Regarding the separation, How do you really separate the config and
h/w desc? The h/w desc already has some amount of configuration in it
and the tooling has to be aware of what h/w can be configured. Take
for example, you want to assign cpus to domains (openamp domain or
execution context in this use). You can make this link in either
direction:
domain to cpu:
domain0: domain-cfg {
assigned-cpus = <&cpu0>;
};
cpu to domain:
&cpu0 {
assigned-domain = <&domain0>;
};
There's no difference in complexity to generate either one and both
ways are separate from the h/w description at the source level. The
primary difference is the separation in the final built DT. Does that
matter? If so, then you'd pick the first method. However, we already
have things in h/w description that you may want to configure. For
example, flow control support for a UART which already has a defined
way to configure it (a property in the uart node). So both ways are
probably going to have to be supported.
Rob
Sorry - left off the mailing list.
-----Original Message-----
From: Driscoll, Dan
Sent: Wednesday, January 22, 2020 8:32 AM
To: 'Tomas Evensen' <tomase(a)xilinx.com>; Bjorn Andersson <bjorn.andersson(a)linaro.org>; Rob Herring <robh(a)kernel.org>
Cc: Stefano Stabellini <stefanos(a)xilinx.com>; Rob Herring <Rob.Herring(a)arm.com>; Raghuraman, Arvind <Arvind_Raghuraman(a)mentor.com>; Anjum, Etsam <Etsam_Anjum(a)mentor.com>; Humayun, Waqar <Waqar_Humayun(a)mentor.com>
Subject: RE: [System-dt] software domains and top level nodes
Not sure if this will help and I know this is quite verbose, but, from what I see, we are converging on things that make sense to us at Mentor given our focus in this area.
We have been using a device tree based approach to system partitioning for the last 3-4 years and here are some points we have learned:
* To separate what we call the "system definition" (ie resource partitioning) from the hardware description, we have what we called a "System Definition Tree" or SDT file (found it kind of funny that SDT was also chosen for System Device Tree)

#### TASK DIRECTIONS:
Reproduce the device tree thread above word for word, from start to finish.

#### RECORD EXCERPTS:
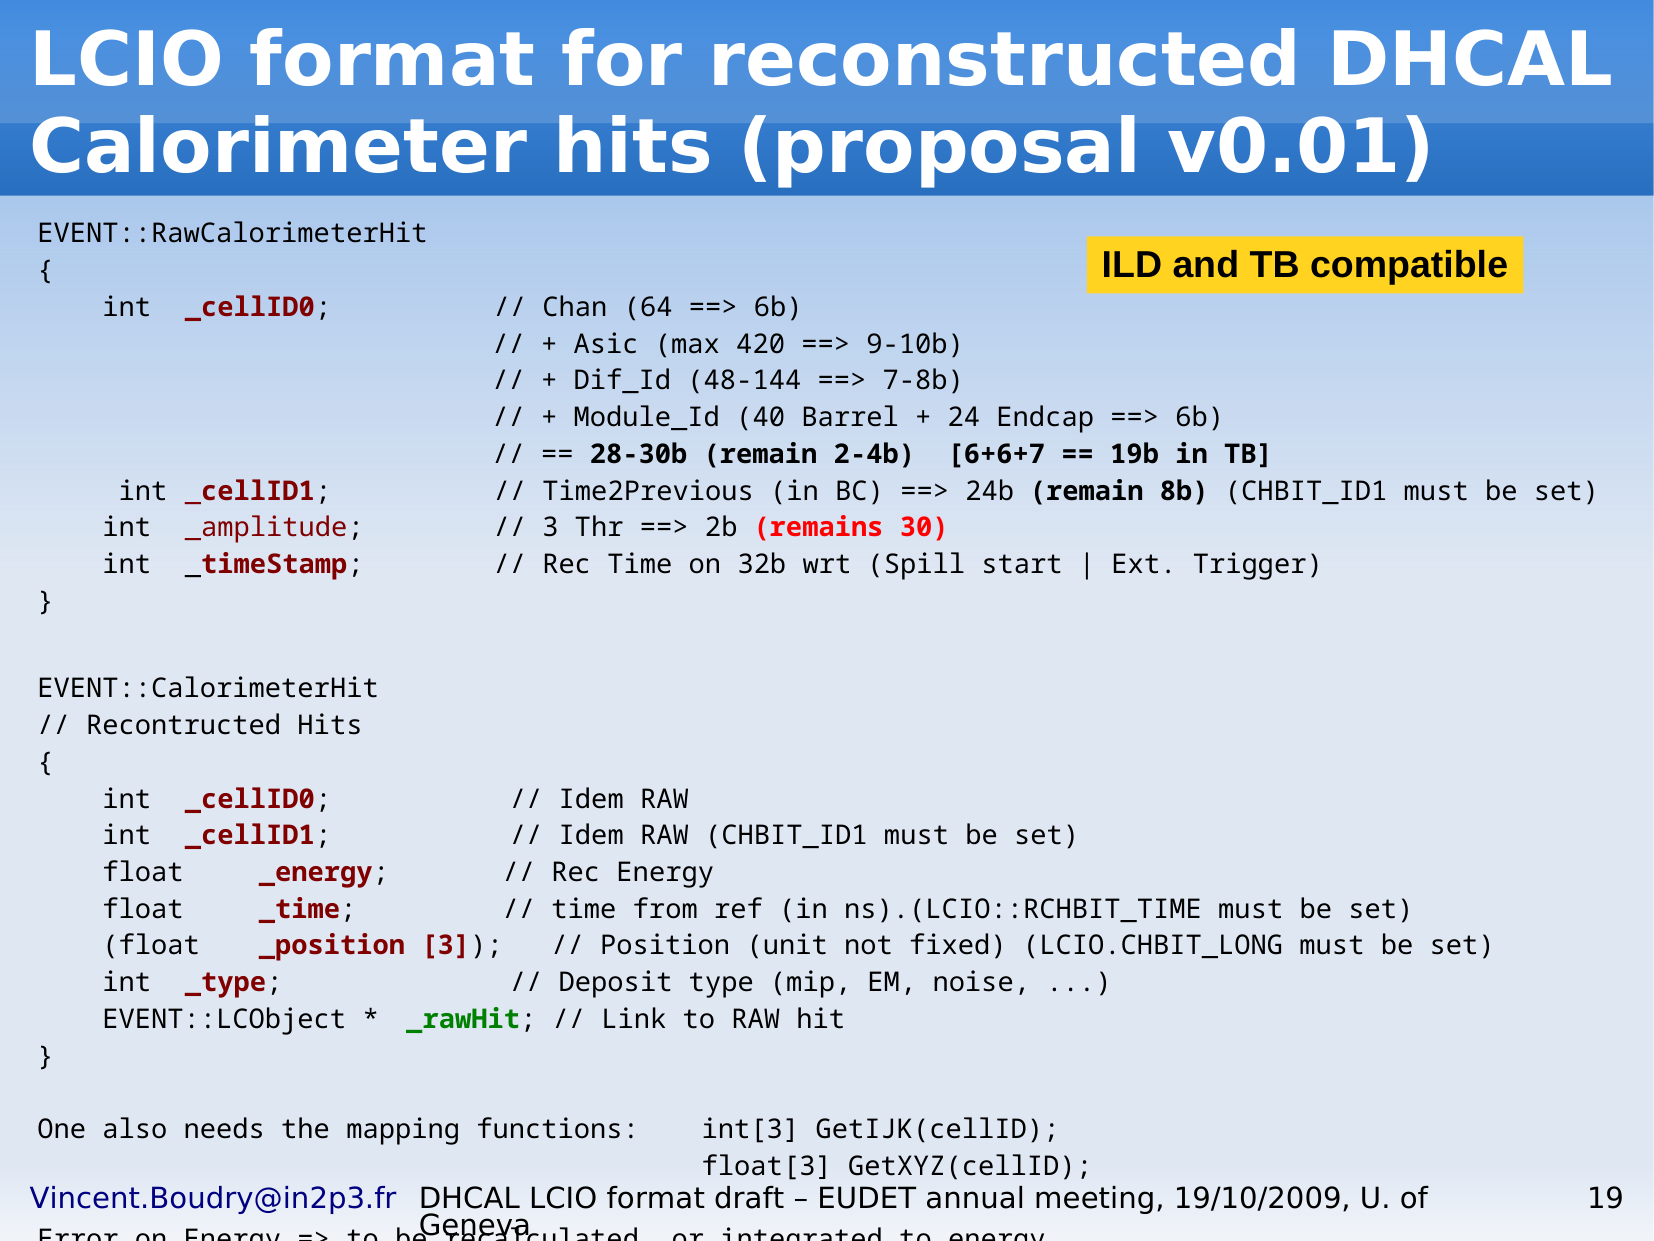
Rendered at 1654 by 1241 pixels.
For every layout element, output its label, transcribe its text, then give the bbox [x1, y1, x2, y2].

--

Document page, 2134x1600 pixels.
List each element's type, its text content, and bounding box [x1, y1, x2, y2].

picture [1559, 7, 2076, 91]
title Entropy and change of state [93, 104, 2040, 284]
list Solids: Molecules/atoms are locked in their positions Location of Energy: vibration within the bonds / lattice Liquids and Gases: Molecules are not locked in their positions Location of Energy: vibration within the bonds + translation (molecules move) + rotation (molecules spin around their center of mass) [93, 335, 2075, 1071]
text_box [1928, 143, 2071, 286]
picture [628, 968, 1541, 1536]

#### CORRECT OUTPUT:
Regarding the separation, How do you really separate the config and
h/w desc? The h/w desc already has some amount of configuration in it
and the tooling has to be aware of what h/w can be configured. Take
for example, you want to assign cpus to domains (openamp domain or
execution context in this use). You can make this link in either
direction:
domain to cpu:
domain0: domain-cfg {
assigned-cpus = <&cpu0>;
};
cpu to domain:
&cpu0 {
assigned-domain = <&domain0>;
};
There's no difference in complexity to generate either one and both
ways are separate from the h/w description at the source level. The
primary difference is the separation in the final built DT. Does that
matter? If so, then you'd pick the first method. However, we already
have things in h/w description that you may want to configure. For
example, flow control support for a UART which already has a defined
way to configure it (a property in the uart node). So both ways are
probably going to have to be supported.
Rob
Sorry - left off the mailing list.
-----Original Message-----
From: Driscoll, Dan
Sent: Wednesday, January 22, 2020 8:32 AM
To: 'Tomas Evensen' <tomase(a)xilinx.com>; Bjorn Andersson <bjorn.andersson(a)linaro.org>; Rob Herring <robh(a)kernel.org>
Cc: Stefano Stabellini <stefanos(a)xilinx.com>; Rob Herring <Rob.Herring(a)arm.com>; Raghuraman, Arvind <Arvind_Raghuraman(a)mentor.com>; Anjum, Etsam <Etsam_Anjum(a)mentor.com>; Humayun, Waqar <Waqar_Humayun(a)mentor.com>
Subject: RE: [System-dt] software domains and top level nodes
Not sure if this will help and I know this is quite verbose, but, from what I see, we are converging on things that make sense to us at Mentor given our focus in this area.
We have been using a device tree based approach to system partitioning for the last 3-4 years and here are some points we have learned:
* To separate what we call the "system definition" (ie resource partitioning) from the hardware description, we have what we called a "System Definition Tree" or SDT file (found it kind of funny that SDT was also chosen for System Device Tree)